THE GOOD KIND OF MONEY LAUNDERING. Dirty money got cleaner in March, when Congress passed the McCain-Feingold/Shays-Meehan campaign-finance-reform bill. Hard-fought in both houses, the law bans unlimited, unregulated "soft money" donations to political parties from wealthy individuals and corporations--including the polluting industries that spent millions on the last election and gained plenty of environmental favors in return. (See "Lay of the Land," March/April 2001, and "Ways and Means," November/December 2001.)
FISHY BUSINESS. Apparently it's not just livestock that are getting shot up with antibiotics. That trout or catfish on your dinner plate may be heavily medicated, too. A March report by the Institute for Agriculture and Trade Policy found that an estimated 433,000 pounds of antibiotics are used each year by the U.S. farmed-seafood industry. As in agriculture, the essentially unregulated use of these drugs in aquaculture has been linked to declines in the effectiveness of life-saving treatments on humans. Get the full report "Antibiotic Drug Use in U.S. Aquaculture," at www.iatp.org. (See "Lay of the Land," March/April 2002.)

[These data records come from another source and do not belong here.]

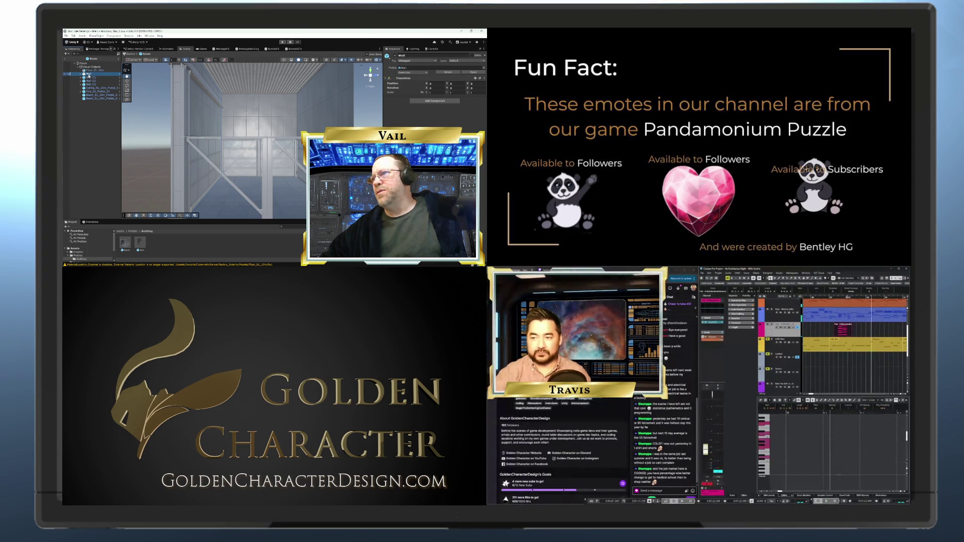
left_click(91, 78)
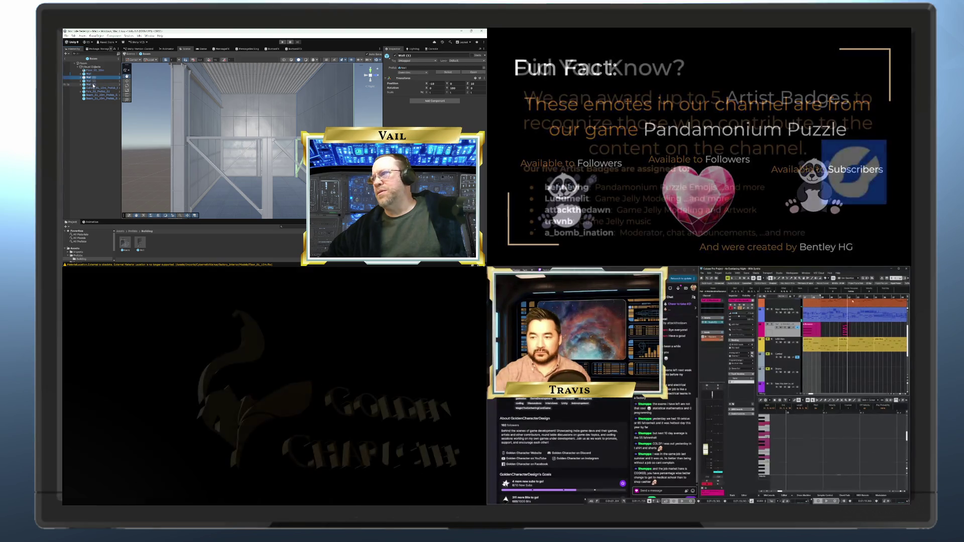
left_click(92, 85)
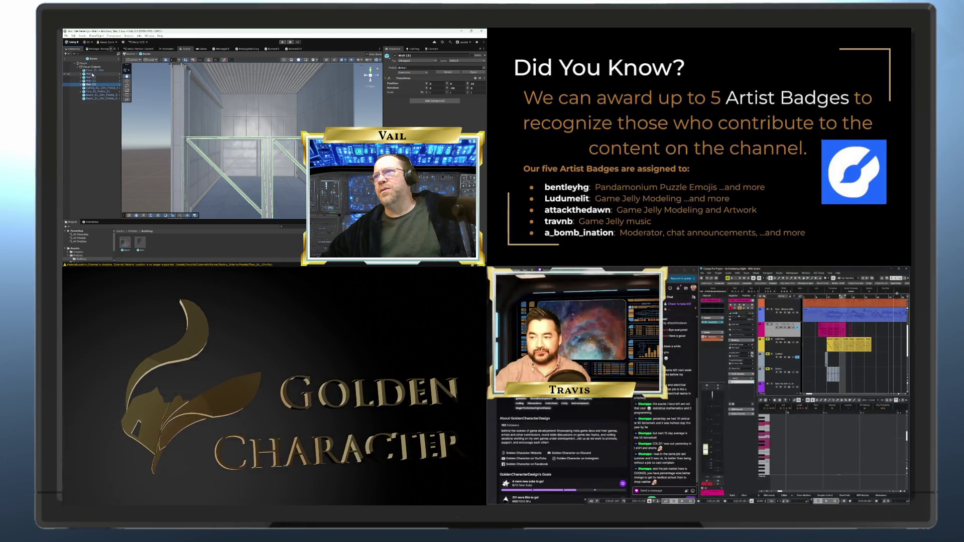
left_click(93, 74)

CLEAN AIR, FINALLY. Half a decade after the Sierra Club began lobbying the EPA for tough new standards on soot and smog emissions, those public-health rules will actually be enacted. In March, the Washington, D.C., Court of Appeals upheld the 1997 air-quality regulations, which the American Trucking Associations and other polluters fought in a series of legal challenges. The EPA has promised to quickly implement the new standards, which are expected to reduce air-pollution-related health threats that are especially acute among sufferers of asthma and other lung diseases. (See "The Sierra Club Bulletin," November/December 1997, and "Lay of the Land," November/December 1999.)
LOW ON ENERGY. In March, the Senate defeated an amendment, sponsored by Senator Jim Jeffords (I-Vt.), that would have required 20 percent of the nation's energy to be produced by renewable sources--including biomass, wind, solar, and geothermal--by 2020. Opponents successfully argued that such decisions should be left to the states, 12 of which have set goals to increase their percentage use of clean energy. (See "Lay of the Land," March/April 2002.)